Posted 04 September 2007 - 07:33 AM

Ralphie

Retired Staff
47,710 posts

Hello rpv_rpv

Go to this site:
http://www.virustotal.com/
On top you'll find 'Browse'
Click the browse button and browse to the file:

C:\WINDOWS\system32\kwintpdt.exe

Click open.
Then click the 'Send' button next to it.
This will scan the file. Please be patient.
Once scanned, copy and paste the results as well in your next reply.

Next download AVG Anti-Spyware from HERE and save that file to your desktop.
This is a 30 day trial of the program

Once you have downloaded AVG Anti-Spyware, locate the icon on the desktop and double-click it to launch the set up program.
Once the setup is complete you will need run AVG Anti-Spyware and update the definition files.
On the main screen select the icon "Update" then select the "Update now" link.
- Next select the "Start Update" button, the update will start and a progress bar will show the updates being installed.
Once the update has completed select the "Scanner" icon at the top of the screen, then select the "Settings" tab.
Once in the Settings screen click on "Recommended actions" and then select "Quarantine".
Under "Reports"
- Select "Automatically generate report after every scan"
- Un-Select "Only if threats were found"

Close AVG Anti-Spyware, Do Not run a scan just yet, we will shortly.
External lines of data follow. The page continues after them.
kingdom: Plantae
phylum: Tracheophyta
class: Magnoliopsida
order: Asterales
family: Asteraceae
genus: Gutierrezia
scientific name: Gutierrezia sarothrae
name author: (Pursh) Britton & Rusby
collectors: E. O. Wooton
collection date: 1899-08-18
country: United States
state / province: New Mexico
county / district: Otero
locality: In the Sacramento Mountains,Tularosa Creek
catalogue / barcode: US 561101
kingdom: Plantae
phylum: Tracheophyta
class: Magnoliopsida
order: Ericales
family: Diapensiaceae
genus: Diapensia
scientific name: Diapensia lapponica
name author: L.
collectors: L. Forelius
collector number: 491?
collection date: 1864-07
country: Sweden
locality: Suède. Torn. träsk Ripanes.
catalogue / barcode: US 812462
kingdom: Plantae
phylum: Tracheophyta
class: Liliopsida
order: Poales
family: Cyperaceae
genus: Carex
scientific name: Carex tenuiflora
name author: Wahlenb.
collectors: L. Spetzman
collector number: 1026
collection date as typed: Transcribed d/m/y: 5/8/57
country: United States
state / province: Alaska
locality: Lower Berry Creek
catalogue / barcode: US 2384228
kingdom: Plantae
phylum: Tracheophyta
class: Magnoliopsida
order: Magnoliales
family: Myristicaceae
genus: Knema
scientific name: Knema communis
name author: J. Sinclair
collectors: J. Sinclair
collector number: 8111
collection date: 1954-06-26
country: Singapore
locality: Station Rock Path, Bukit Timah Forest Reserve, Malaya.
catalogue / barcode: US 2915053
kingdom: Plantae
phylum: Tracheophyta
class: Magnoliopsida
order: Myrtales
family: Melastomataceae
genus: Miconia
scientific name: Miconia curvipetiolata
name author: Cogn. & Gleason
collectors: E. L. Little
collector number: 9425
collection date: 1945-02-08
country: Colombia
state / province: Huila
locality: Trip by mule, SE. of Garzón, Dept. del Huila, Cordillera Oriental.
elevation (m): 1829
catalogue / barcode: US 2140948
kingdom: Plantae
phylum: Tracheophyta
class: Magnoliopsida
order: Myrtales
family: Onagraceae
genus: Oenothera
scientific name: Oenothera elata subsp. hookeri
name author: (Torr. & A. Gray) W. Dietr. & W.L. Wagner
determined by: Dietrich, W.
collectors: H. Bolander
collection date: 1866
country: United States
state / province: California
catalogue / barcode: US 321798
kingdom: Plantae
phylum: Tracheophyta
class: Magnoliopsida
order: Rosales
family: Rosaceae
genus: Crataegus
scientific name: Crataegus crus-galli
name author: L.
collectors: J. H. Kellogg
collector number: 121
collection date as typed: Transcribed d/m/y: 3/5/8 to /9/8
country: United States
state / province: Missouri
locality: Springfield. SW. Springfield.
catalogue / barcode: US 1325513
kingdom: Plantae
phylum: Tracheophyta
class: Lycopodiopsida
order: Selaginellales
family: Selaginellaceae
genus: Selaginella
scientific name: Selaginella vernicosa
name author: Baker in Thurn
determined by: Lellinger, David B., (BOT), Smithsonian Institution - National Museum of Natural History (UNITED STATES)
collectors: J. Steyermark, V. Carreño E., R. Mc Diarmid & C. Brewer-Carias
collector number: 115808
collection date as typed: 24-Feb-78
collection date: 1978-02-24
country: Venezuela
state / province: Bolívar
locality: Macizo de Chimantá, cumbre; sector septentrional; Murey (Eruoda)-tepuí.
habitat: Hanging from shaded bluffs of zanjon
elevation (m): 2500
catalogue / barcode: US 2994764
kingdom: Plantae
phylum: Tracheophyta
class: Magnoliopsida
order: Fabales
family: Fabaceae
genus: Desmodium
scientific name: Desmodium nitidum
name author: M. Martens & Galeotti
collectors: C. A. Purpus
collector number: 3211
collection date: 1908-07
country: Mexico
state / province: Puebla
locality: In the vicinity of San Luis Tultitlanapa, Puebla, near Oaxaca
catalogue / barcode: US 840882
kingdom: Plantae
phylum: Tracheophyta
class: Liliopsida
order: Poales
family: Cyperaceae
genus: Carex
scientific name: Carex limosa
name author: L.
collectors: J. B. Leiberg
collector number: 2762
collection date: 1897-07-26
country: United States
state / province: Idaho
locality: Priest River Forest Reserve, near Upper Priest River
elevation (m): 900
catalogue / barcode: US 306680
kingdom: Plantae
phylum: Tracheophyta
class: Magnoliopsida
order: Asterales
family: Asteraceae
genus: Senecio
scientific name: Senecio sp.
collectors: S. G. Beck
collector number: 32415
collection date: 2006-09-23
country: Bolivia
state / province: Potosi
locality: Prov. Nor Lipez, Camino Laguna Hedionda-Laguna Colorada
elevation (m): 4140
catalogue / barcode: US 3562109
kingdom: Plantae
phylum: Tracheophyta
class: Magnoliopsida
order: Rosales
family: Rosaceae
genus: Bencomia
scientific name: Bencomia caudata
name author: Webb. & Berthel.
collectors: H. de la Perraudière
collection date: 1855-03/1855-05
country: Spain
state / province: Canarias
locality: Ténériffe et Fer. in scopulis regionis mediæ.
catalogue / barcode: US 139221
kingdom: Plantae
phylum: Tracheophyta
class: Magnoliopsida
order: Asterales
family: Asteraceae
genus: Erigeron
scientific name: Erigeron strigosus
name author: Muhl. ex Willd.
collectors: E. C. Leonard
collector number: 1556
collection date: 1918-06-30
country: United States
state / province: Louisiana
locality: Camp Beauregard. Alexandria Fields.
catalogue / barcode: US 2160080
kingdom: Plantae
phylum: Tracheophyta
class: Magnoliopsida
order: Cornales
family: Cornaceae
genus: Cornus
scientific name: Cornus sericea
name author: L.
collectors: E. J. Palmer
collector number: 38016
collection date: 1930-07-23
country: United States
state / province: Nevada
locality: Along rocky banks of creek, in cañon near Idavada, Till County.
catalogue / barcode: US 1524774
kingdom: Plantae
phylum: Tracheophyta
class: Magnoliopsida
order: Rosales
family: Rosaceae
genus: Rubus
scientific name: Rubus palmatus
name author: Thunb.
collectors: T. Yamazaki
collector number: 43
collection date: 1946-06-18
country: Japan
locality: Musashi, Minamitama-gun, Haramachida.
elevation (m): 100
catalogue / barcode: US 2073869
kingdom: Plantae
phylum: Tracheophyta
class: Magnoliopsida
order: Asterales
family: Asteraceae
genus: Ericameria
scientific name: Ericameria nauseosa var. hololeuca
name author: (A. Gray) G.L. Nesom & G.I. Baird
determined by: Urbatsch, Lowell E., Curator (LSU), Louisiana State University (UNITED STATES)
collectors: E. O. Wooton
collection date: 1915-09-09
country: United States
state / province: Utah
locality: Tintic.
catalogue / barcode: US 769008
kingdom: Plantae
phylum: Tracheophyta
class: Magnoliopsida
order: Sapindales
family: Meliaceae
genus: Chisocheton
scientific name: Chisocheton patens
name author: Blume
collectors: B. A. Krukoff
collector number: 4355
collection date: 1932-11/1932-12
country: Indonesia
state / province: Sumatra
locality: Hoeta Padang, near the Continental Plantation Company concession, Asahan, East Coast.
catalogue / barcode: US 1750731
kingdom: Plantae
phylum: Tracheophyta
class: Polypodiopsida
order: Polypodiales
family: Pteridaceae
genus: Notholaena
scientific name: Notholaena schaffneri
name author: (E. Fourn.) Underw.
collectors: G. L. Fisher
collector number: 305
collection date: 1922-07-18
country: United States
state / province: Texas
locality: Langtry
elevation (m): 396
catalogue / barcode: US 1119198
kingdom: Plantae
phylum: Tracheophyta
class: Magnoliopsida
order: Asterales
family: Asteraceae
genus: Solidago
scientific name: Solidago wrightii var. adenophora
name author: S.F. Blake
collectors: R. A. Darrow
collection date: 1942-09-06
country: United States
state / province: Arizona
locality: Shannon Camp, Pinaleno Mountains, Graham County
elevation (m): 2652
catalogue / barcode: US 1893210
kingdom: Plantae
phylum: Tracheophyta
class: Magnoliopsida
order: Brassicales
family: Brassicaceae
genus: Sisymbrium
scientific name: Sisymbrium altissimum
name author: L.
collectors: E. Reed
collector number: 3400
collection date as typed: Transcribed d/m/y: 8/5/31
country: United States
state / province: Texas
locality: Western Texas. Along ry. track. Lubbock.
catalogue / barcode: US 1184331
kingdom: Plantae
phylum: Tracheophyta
Reboot your computer into SafeMode. You can do this by restarting your computer and continually tapping the F8 key until a menu appears. Use your up arrow key to highlight SafeMode then hit enter.
IMPORTANT: Do not open any other windows or programs while AVG Anti-Spyware is scanning, it may interfere with the scanning proccess:
Lauch AVG Anti-Spyware by double-clicking the icon on your desktop.
Select the "Scanner" icon at the top and then the "Scan" tab then click on "Complete System Scan".
AVG Anti-Spyware will now begin the scanning process, be patient this may take a little time.
Once the scan is complete do the following:
If you have any infections you will prompted, then select "Apply all actions"
Next select the "Reports" icon at the top.
Select the "Save report as" button in the lower left hand of the screen and save it to a text file on your system (make sure to remember where you saved that file, this is important).
Close AVG Anti-Spyware and reboot your system back into Normal Mode and post the results of the AVG Anti-Spyware report scan.

So post the following in your next reply : the results of that file I asked you to scan, the AVG anti-spyware report, and tell me how your PC is running now.